Задания:
• A. Как долго, согласно отрывку из дневника, у автора не было такой пустоты, как сейчас?
• B. Перепишите дословно из отрывка из дневника фрагмент от слов «Вот стихотворенье, которое» до слов «Маше не хочу.» включительно.
• C. Определите, соответствуют ли отрывку из дневника следующие утверждения: (i) в 4 часа автор пошел к Лизе; (ii) автор бегал за молоком; (iii) хорошая книга по-прежнему радует автора. На каждое утверждение ответьте «да» или «нет» и приведите дословно решающие слова отрывка.

Цитируемый отрывок:
Буду продолжать свою «лекцию». В 4 часа пойду к Лизе и попрошу ее научить меня шить. Она хотела, чтобы я стал ее расспрашивать, почему ей нужно, чтобы мы расстались. В этом кокетстве много искренности, но теперь меня интересует одно – чтоб она научила меня шить.
Что это такое? На меня иногда находит такой столбняк, что я ни одной мысли самой простой не могу выразить.
Теперь 10 м. 5-го. К Лизе не пошел, «лекции» не писал, а разбрасывал снег, царапал себе лицо и бегал за молоком.
Уже больше 3-х лет не было у меня такой пустоты, как сейчас. Интеллектуальной жизни для меня почти не существует. Страдать от какой-нб. идеи, от «теории» я теперь не умею. Пропала и потребность в этих идеях и теориях. И я догадываюсь, почему. За 2 эти месяца вокруг меня только и делалось, что спрягались слова «любить», «ненавидеть», «презирать»; писались длинные письма, содержание которых я забывал через 2 минуты, в товарищах у меня оказалось такое пустое место, как Митницкий, – и вот результаты. Ну ничего, авось с Машкой догоним!
Вот стихотворенье, которое я написал ей год тому назад (а впрочем, потом). Пустота, пустота и пустота. Буря бы грянула, что ли!*
Все мысли, какие приходят в голову, вялы, бесцветны, бессодержательны, – мышление не доставляет, как прежде, удовольствия… Хорошая книга не радует, да и забыл я, какую книгу называл прежде хорошей. Раньше, когда находили на меня такие настроения, я их утилизировал, извлекал из них наслаждение, – я носился с ними, гордился, миндальничал, а теперь – просто бессилие и больше ничего. Вот даже дневника не могу вести. Теперь бы пошел я к М. Дернул бы ручку. Подождал. Через 3 минуты задергался бы засов. «Здравствуйте». Запах углерода. Ну а потом? Нет, я и к Маше не хочу.

Извлеченные данные:
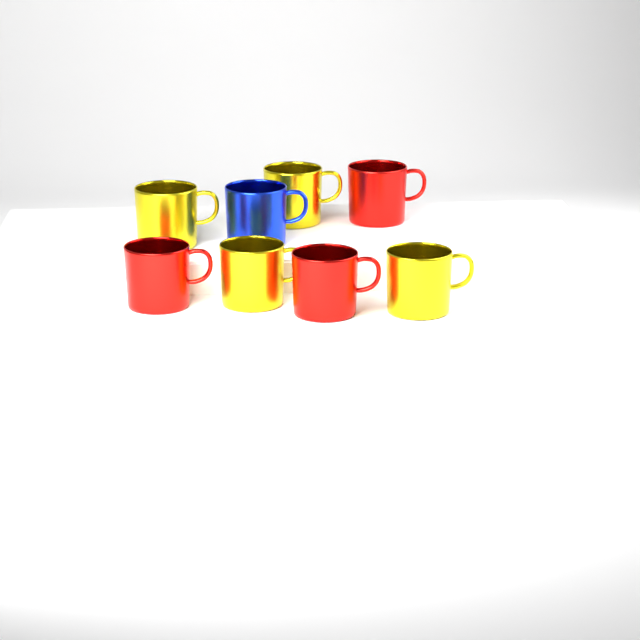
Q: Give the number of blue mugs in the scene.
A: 1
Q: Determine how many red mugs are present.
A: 3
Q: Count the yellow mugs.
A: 4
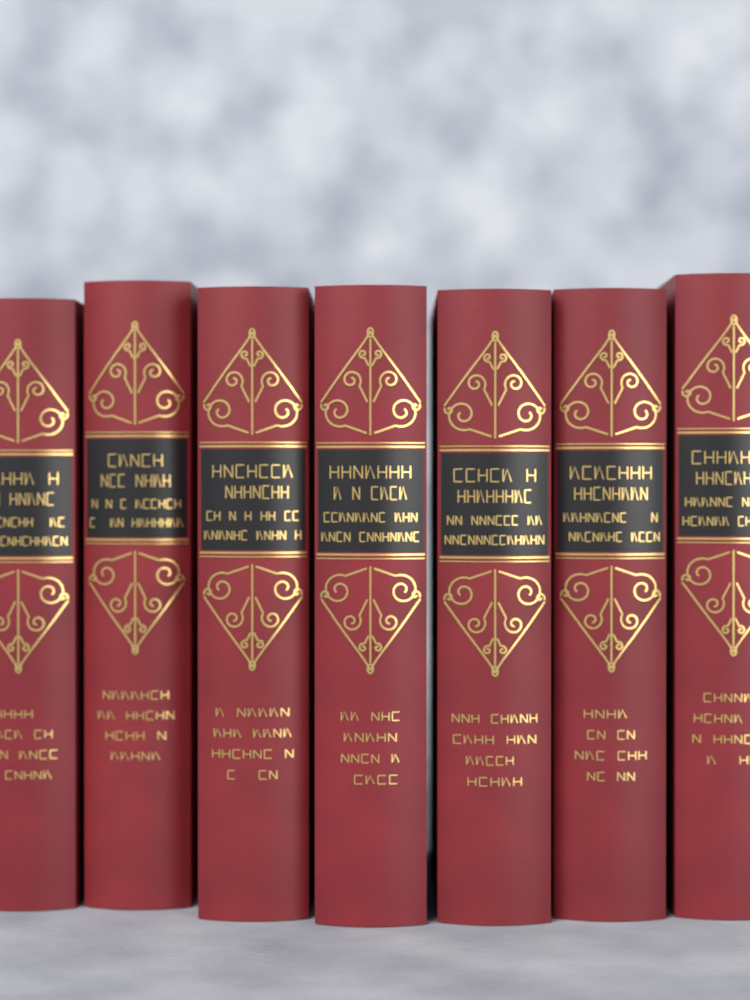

Ответы по заданиям:
• A. Больше трех лет.

• B.
Вот стихотворенье, которое я написал ей год тому назад (а впрочем, потом). Пустота, пустота и пустота. Буря бы грянула, что ли!*
Все мысли, какие приходят в голову, вялы, бесцветны, бессодержательны, – мышление не доставляет, как прежде, удовольствия… Хорошая книга не радует, да и забыл я, какую книгу называл прежде хорошей. Раньше, когда находили на меня такие настроения, я их утилизировал, извлекал из них наслаждение, – я носился с ними, гордился, миндальничал, а теперь – просто бессилие и больше ничего. Вот даже дневника не могу вести. Теперь бы пошел я к М. Дернул бы ручку. Подождал. Через 3 минуты задергался бы засов. «Здравствуйте». Запах углерода. Ну а потом? Нет, я и к Маше не хочу.

• C.
(i) Нет: «К Лизе не пошел».
(ii) Да: «бегал за молоком».
(iii) Нет: «Хорошая книга не радует».